Cancer stung by new research

Honey bees (apis mellifera)

By BBC News Online Science Editor Dr David Whitehouse

Australian scientists are modifying bee venom to develop cancer treatments that may have fewer side effects than other drugs used to fight the disease.

A research project to utilise an active ingredient from bee venom as a potential cure for cancer has just been funded.

[ image: Part of the mellitin molecule]
Part of the mellitin molecule
The venom in the bee sting contains a number of active ingredients, the main one being mellitin, a molecule that kills cells by slicing through cell walls.

"What we have done is to modify the structure of the mellitin molecule and remove the part that causes the allergic reaction while still maintaining its ability to kill cells," said Dr Jerome Werkmeister of the Commonwealth Science and Industry Research Organisation, CSIRO.

One problem the researchers have to tackle is targeting the cell-killing activity of mellitin to cancer cells only and not to normal healthy cells.

Antibody molecule

They plan to achieve this by attaching the modified mellitin to an antibody molecule that specifically recognises cancer cells.
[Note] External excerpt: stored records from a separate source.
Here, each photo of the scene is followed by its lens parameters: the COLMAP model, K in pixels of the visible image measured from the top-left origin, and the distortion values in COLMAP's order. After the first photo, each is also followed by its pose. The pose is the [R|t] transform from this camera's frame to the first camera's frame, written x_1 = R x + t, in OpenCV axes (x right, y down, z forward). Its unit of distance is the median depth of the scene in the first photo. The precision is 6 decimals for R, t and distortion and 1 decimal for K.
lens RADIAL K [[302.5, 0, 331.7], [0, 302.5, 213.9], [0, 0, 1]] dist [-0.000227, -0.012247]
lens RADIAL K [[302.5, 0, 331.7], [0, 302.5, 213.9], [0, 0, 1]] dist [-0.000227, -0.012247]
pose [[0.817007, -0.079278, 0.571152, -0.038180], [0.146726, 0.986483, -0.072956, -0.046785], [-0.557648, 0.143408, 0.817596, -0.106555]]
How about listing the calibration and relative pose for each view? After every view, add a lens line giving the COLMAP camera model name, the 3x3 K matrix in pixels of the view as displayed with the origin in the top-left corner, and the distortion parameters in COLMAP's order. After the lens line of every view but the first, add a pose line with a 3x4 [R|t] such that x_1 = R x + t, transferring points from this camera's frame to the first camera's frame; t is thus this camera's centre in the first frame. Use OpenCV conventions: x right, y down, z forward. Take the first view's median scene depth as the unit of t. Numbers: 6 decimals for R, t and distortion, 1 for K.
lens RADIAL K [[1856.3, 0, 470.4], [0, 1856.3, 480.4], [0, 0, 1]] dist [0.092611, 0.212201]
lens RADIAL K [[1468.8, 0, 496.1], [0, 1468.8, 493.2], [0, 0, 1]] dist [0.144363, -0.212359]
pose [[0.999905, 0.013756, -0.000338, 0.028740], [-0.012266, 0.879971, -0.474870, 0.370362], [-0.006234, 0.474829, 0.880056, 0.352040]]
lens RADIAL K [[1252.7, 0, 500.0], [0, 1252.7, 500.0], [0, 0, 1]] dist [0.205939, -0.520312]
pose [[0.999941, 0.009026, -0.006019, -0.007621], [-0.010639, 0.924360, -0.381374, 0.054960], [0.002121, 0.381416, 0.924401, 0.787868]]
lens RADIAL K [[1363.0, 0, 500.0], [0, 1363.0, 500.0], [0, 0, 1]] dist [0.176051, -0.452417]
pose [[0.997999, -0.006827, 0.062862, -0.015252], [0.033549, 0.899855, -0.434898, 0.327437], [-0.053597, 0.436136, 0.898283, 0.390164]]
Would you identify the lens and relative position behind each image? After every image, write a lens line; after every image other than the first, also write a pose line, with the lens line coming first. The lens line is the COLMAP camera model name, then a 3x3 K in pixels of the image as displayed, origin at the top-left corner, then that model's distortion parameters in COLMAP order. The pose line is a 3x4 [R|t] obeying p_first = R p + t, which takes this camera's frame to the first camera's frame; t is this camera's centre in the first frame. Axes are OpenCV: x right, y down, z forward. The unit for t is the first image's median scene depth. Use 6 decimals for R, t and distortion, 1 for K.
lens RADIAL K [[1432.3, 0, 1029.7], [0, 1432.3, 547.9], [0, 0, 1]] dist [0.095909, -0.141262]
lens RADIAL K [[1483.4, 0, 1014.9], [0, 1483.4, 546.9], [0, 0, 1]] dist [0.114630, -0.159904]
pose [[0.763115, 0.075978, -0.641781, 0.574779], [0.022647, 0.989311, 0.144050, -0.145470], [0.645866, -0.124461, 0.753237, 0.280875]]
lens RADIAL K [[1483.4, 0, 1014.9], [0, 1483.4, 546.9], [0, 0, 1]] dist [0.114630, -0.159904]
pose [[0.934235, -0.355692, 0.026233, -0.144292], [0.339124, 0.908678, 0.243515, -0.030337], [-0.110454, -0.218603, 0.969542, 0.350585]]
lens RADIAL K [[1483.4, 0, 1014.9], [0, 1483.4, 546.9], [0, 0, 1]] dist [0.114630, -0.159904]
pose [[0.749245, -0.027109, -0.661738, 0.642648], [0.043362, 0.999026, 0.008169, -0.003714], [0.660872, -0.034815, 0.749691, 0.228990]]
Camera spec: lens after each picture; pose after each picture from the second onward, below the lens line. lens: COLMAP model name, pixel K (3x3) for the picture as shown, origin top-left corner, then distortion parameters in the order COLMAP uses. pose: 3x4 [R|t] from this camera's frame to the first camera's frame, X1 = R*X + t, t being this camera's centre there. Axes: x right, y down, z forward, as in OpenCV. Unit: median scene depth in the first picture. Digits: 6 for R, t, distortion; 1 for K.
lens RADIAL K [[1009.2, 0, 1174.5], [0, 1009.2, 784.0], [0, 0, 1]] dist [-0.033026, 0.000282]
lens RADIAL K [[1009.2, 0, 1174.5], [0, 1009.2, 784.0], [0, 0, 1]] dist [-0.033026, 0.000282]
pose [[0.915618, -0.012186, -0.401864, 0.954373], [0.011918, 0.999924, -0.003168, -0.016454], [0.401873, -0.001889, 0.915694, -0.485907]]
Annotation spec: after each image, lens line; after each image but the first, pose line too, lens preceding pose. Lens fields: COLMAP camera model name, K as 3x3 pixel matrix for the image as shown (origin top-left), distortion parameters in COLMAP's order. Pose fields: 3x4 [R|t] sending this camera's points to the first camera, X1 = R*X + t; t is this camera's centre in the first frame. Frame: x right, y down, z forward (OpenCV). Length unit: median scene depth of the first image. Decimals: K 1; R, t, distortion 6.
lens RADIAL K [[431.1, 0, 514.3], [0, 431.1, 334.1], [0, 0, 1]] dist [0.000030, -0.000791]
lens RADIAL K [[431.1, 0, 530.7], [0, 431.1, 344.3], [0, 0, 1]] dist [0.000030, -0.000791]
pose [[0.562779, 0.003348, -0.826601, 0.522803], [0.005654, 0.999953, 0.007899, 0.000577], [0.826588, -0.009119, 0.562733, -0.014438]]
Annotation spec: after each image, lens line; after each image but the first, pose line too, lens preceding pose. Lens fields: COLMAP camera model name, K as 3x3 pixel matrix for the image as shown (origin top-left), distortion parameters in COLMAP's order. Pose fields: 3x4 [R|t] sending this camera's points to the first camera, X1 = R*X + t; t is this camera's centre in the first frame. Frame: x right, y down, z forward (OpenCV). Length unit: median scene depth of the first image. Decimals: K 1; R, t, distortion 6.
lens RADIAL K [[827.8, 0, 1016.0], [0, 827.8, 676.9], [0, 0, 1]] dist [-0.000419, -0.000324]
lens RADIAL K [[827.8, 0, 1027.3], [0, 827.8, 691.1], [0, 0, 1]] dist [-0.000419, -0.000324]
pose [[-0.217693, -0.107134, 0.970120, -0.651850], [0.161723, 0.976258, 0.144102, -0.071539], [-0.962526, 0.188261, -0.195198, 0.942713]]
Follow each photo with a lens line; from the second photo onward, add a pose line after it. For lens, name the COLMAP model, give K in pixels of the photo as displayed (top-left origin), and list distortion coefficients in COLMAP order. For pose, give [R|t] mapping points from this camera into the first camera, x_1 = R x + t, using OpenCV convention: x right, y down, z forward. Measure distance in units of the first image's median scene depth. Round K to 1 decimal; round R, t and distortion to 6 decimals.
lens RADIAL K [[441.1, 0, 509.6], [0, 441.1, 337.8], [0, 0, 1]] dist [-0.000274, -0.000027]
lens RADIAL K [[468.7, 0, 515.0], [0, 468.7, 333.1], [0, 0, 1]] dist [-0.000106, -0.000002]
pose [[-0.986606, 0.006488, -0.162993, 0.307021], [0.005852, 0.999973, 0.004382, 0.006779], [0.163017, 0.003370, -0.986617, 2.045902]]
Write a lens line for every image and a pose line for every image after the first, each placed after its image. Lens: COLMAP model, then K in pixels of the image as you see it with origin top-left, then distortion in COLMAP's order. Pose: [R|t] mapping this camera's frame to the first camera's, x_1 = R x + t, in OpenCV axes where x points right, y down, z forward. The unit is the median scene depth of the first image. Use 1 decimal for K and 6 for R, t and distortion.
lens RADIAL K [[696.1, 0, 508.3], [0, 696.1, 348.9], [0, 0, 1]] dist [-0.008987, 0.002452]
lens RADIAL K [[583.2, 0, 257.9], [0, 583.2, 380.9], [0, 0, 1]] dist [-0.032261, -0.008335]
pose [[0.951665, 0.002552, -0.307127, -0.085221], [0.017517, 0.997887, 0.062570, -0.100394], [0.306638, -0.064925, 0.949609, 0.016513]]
The combination of a toxin and an antibody is called an immunotoxin.

"Chemotherapy drugs are not specific; they attack normal cells thereby causing unwanted side effects such as hair loss, vomiting and weight loss.

"Such symptoms limit the amount of drug that can be administered and hence its effectiveness," says CSIRO's Dr Dean Hewish.

Dr Werkmeister points out that mellitin is far less toxic than the plant and bacterial toxins used in earlier work. New immunotoxin drugs produced from it may reduce potential side effects while still retaining the specific killing of target cancers.

"We still have a fairly long way to go with this research. We are still some time from clinical application, but we are very optimistic," Dr Werkmeister concludes.